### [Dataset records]

┌────────

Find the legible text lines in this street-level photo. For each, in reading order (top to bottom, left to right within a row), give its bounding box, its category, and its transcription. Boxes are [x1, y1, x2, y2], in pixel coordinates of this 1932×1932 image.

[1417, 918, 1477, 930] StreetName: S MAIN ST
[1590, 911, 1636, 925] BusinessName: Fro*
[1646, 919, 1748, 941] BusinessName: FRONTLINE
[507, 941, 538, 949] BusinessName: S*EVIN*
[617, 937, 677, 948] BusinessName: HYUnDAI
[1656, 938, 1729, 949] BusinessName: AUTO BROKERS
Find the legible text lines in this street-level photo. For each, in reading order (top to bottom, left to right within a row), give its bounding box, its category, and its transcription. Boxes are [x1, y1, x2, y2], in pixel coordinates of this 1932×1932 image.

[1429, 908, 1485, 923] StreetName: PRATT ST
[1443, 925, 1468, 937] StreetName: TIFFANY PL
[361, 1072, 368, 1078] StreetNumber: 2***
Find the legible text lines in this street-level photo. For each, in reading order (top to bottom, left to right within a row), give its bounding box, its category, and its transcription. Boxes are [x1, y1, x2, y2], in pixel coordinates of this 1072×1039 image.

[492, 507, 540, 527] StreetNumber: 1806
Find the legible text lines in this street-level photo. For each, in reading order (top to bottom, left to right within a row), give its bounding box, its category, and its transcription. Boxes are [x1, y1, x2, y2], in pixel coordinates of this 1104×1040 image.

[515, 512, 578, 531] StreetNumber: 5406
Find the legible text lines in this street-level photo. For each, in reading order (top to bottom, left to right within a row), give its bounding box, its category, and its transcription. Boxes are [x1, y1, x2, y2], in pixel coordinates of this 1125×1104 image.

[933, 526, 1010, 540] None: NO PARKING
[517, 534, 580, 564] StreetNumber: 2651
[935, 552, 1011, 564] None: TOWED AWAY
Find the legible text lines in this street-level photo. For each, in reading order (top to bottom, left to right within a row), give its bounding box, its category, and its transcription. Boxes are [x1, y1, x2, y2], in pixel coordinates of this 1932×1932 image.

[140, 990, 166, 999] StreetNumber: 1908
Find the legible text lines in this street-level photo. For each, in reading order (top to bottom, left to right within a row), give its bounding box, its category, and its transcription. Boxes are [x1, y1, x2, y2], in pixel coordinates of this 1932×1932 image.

└────────

### [Given problem]
Please change every "legible" in the records to "readable" and leave all other text as it is.

### [Completed exercise]
Find the readable text lines in this street-level photo. For each, in reading order (top to bottom, left to right within a row), give its bounding box, its category, and its transcription. Boxes are [x1, y1, x2, y2], in pixel coordinates of this 1932×1932 image.

[1417, 918, 1477, 930] StreetName: S MAIN ST
[1590, 911, 1636, 925] BusinessName: Fro*
[1646, 919, 1748, 941] BusinessName: FRONTLINE
[507, 941, 538, 949] BusinessName: S*EVIN*
[617, 937, 677, 948] BusinessName: HYUnDAI
[1656, 938, 1729, 949] BusinessName: AUTO BROKERS
Find the readable text lines in this street-level photo. For each, in reading order (top to bottom, left to right within a row), give its bounding box, its category, and its transcription. Boxes are [x1, y1, x2, y2], in pixel coordinates of this 1932×1932 image.

[1429, 908, 1485, 923] StreetName: PRATT ST
[1443, 925, 1468, 937] StreetName: TIFFANY PL
[361, 1072, 368, 1078] StreetNumber: 2***
Find the readable text lines in this street-level photo. For each, in reading order (top to bottom, left to right within a row), give its bounding box, its category, and its transcription. Boxes are [x1, y1, x2, y2], in pixel coordinates of this 1072×1039 image.

[492, 507, 540, 527] StreetNumber: 1806
Find the readable text lines in this street-level photo. For each, in reading order (top to bottom, left to right within a row), give its bounding box, its category, and its transcription. Boxes are [x1, y1, x2, y2], in pixel coordinates of this 1104×1040 image.

[515, 512, 578, 531] StreetNumber: 5406
Find the readable text lines in this street-level photo. For each, in reading order (top to bottom, left to right within a row), give its bounding box, its category, and its transcription. Boxes are [x1, y1, x2, y2], in pixel coordinates of this 1125×1104 image.

[933, 526, 1010, 540] None: NO PARKING
[517, 534, 580, 564] StreetNumber: 2651
[935, 552, 1011, 564] None: TOWED AWAY
Find the readable text lines in this street-level photo. For each, in reading order (top to bottom, left to right within a row), give its bounding box, its category, and its transcription. Boxes are [x1, y1, x2, y2], in pixel coordinates of this 1932×1932 image.

[140, 990, 166, 999] StreetNumber: 1908
Find the readable text lines in this street-level photo. For each, in reading order (top to bottom, left to right within a row), give its bounding box, its category, and its transcription. Boxes are [x1, y1, x2, y2], in pixel coordinates of this 1932×1932 image.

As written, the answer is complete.